A spokesperson for Edison in Rosemead, Calif., said Vernon is not regulated by the California Public Utilities Commission and has fewer customers than Edison, which has a service territory of 50,000 square miles.
Edison has offered a number of incentive programs to encourage businesses to use less electricity. For instance, one program had $26 million to give to large companies that immediately replaced older inefficient lighting systems with new better-conserving ones. David Bruder, who is responsible for energy efficiency programs at Edison, said through a spokesperson that more than 600 applications were received for that one program. The amount of power saved from the program will be the equivalent of the power used by approximately 20,000 homes, he explained.
The Los Angeles Department of Water and Power also offers different incentive packages, as well as loans through its Economic Development Group, in an effort to attract and retain businesses in Los Angeles. Economic Development Group’s John X. Chen said the city pays rebates from $5 to $75 for each new lighting fixture installed in its commercial lighting efficiency program, as well as rebates for installing ultra-low flush toilets and efficient refrigeration, heating, ventilation and air conditioning. Chen also said the Economic Development Group offers financing to business customers who want to retrofit buildings.
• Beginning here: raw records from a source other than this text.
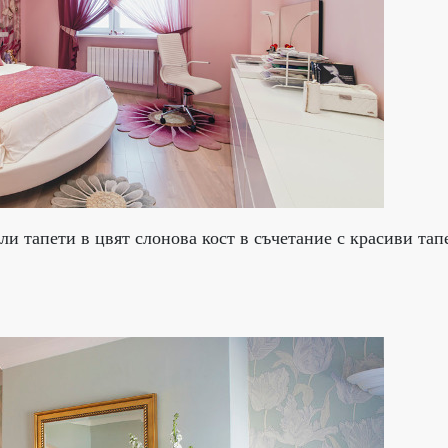
ли тапети в цвят слонова кост в съчетание с красиви тап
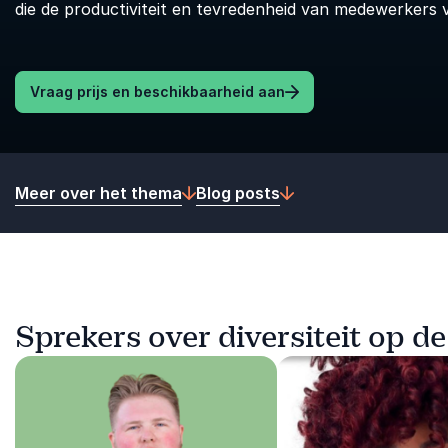
die de productiviteit en tevredenheid van medewerkers 
Vraag prijs en beschikbaarheid aan
Meer over het thema
Blog posts
Sprekers over diversiteit op d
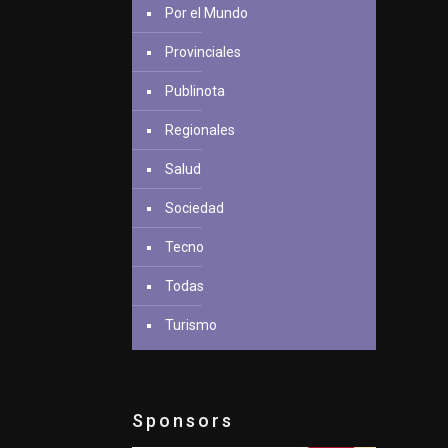
Por el Mundo
Provinciales
Publinota
Regionales
Salud
Sociedad
Tecno
Todas
Turismo
Sponsors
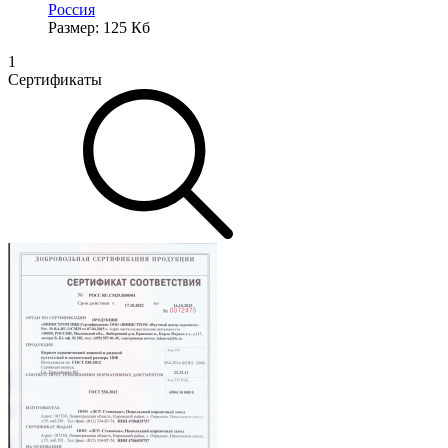
Россия
Размер: 125 Кб
1
Сертификаты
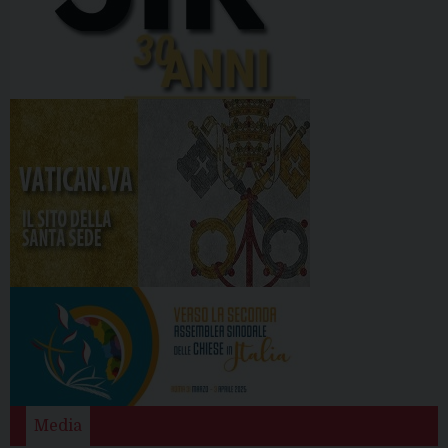
Media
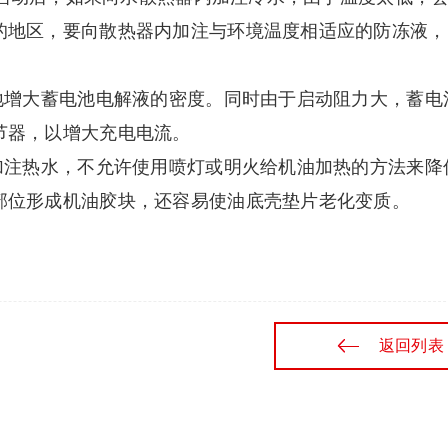
的地区，要向散热器内加注与环境温度相适应的防冻液，
地增大蓄电池电解液的密度。同时由于启动阻力大，蓄电
节器，以增大充电电流。
加注热水，不允许使用喷灯或明火给机油加热的方法来降
部位形成机油胶块，还容易使油底壳垫片老化变质。
返回列表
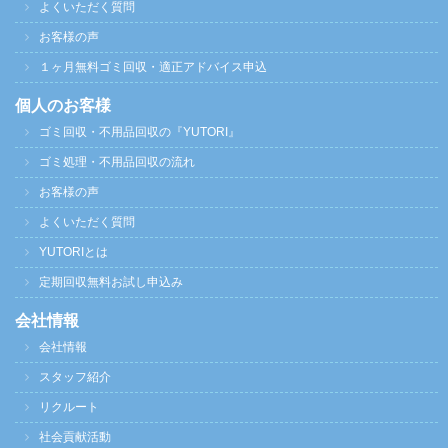
よくいただく質問
お客様の声
１ヶ月無料ゴミ回収・適正アドバイス申込
個人のお客様
ゴミ回収・不用品回収の『YUTORI』
ゴミ処理・不用品回収の流れ
お客様の声
よくいただく質問
YUTORIとは
定期回収無料お試し申込み
会社情報
会社情報
スタッフ紹介
リクルート
社会貢献活動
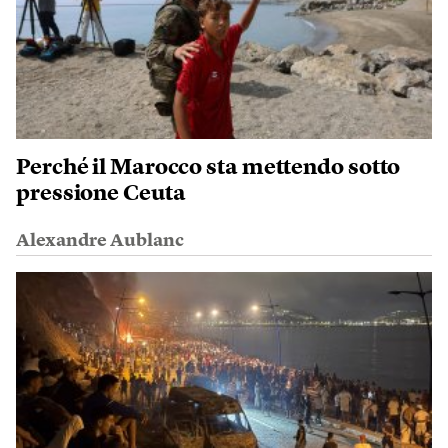
Perché il Marocco sta mettendo sotto
pressione Ceuta
Alexandre Aublanc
The loan lasts from three to 10 years and has a current interest rate of about 5.5 percent.
It was the energy crisis of 2000–2001 and the economic downturn following the attacks of Sept. 11, 2001, that forced Hong Yuan to start its energy-saving agenda. “We had to put in a different strategy,” said Product Development Manager Terence Luk. “To cut costs, we have to think about power.”
Hong Yuan reduced the number of knitting machines to 50 from 200, but it runs the machines 24 hours a day. It does big panel knitting after 7 p.m. Luk estimated that the company has trimmed its monthly electricity bill by $2,000 to $3,000.
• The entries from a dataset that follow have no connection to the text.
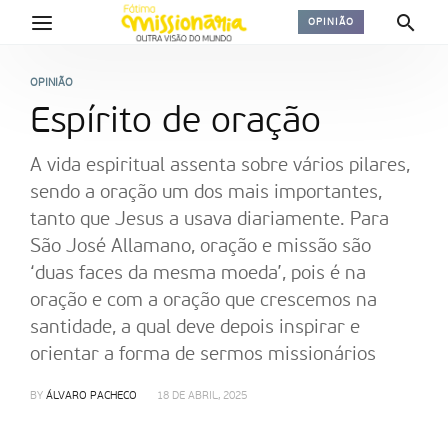
OPINIÃO
OPINIÃO
Espírito de oração
A vida espiritual assenta sobre vários pilares,
sendo a oração um dos mais importantes,
tanto que Jesus a usava diariamente. Para
São José Allamano, oração e missão são
‘duas faces da mesma moeda’, pois é na
oração e com a oração que crescemos na
santidade, a qual deve depois inspirar e
orientar a forma de sermos missionários
BY
ÁLVARO PACHECO
18 DE ABRIL, 2025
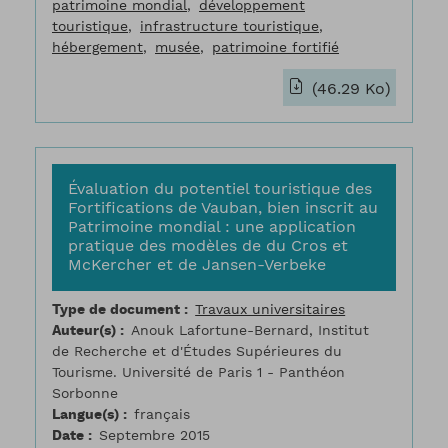
patrimoine mondial
développement
touristique
infrastructure touristique
hébergement
musée
patrimoine fortifié
(46.29 Ko)
Évaluation du potentiel touristique des
Fortifications de Vauban, bien inscrit au
Patrimoine mondial : une application
pratique des modèles de du Cros et
McKercher et de Jansen-Verbeke
Type de document
Travaux universitaires
Auteur(s)
Anouk Lafortune-Bernard, Institut
de Recherche et d'Études Supérieures du
Tourisme. Université de Paris 1 - Panthéon
Sorbonne
Langue(s)
français
Date
Septembre 2015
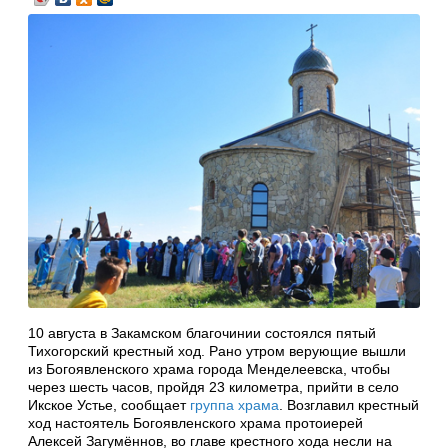
10 августа в Закамском благочинии состоялся пятый
Тихогорский крестный ход. Рано утром верующие вышли
из Богоявленского храма города Менделеевска, чтобы
через шесть часов, пройдя 23 километра, прийти в село
Икское Устье, сообщает
группа храма
. Возглавил крестный
ход настоятель Богоявленского храма протоиерей
Алексей Загумённов, во главе крестного хода несли на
On a recent Friday morning, with the temperature at a mild 73 degrees, approximately 45 workers operated machines and trimmed olive wool jackets in front of electric fans and open doors that let in a breeze rolling off an adjacent reservoir. Sunlight streamed in from the skylights and floor-to-ceiling windows. Half of the fluorescent lights were turned off.
But some companies need plenty of light. Monica Padilla, the president of Azteca Dye & Laundry Inc., said she tried night shifts at the Los Angeles wash house. But because the lighting was dimmer in the evening, the colors were off, forcing the company to take charge-backs and spend more money in the end. “I don’t know if the employees are sleepy or what it is,” Padilla said, in explaining why nighttime operations are futile.
Azteca has approximately 60 employees and roughly $2.2 million in annual sales from clients ranging from Bella Dahl and Ben Ryan to Matix. It relies on electric fans to cool the facility and props the doors open even when it rains. Padilla said that about four months ago, the company adopted the policy of finishing as much hand-sanding, grinding and other detail work as it can before loading and starting a wash. “It’s so expensive now,” she said.
Cynthia Sakai of the Faith and More Showroom also adopted some cost-cutting measures. Rather than dropping off a line sheet personally at a store, she sends more e-mail, faxes and packages.
Despite the high gas prices, she has to take her appointments. It costs $50 to fill up the 15-gallon tank in her Mercedes SUV. And she makes the run to the gas station three times a week to fuel the dozen trips to stores in Santa Monica, Ventura, Orange County and other locales in Southern California. She said a fuel-efficient hybrid sedan such as a Toyota Prius is impractical because she cannot fit a rolling rack and garment bags in it. She said there is only one way to offset the surging fuel prices. “You just got to write more orders,” she said.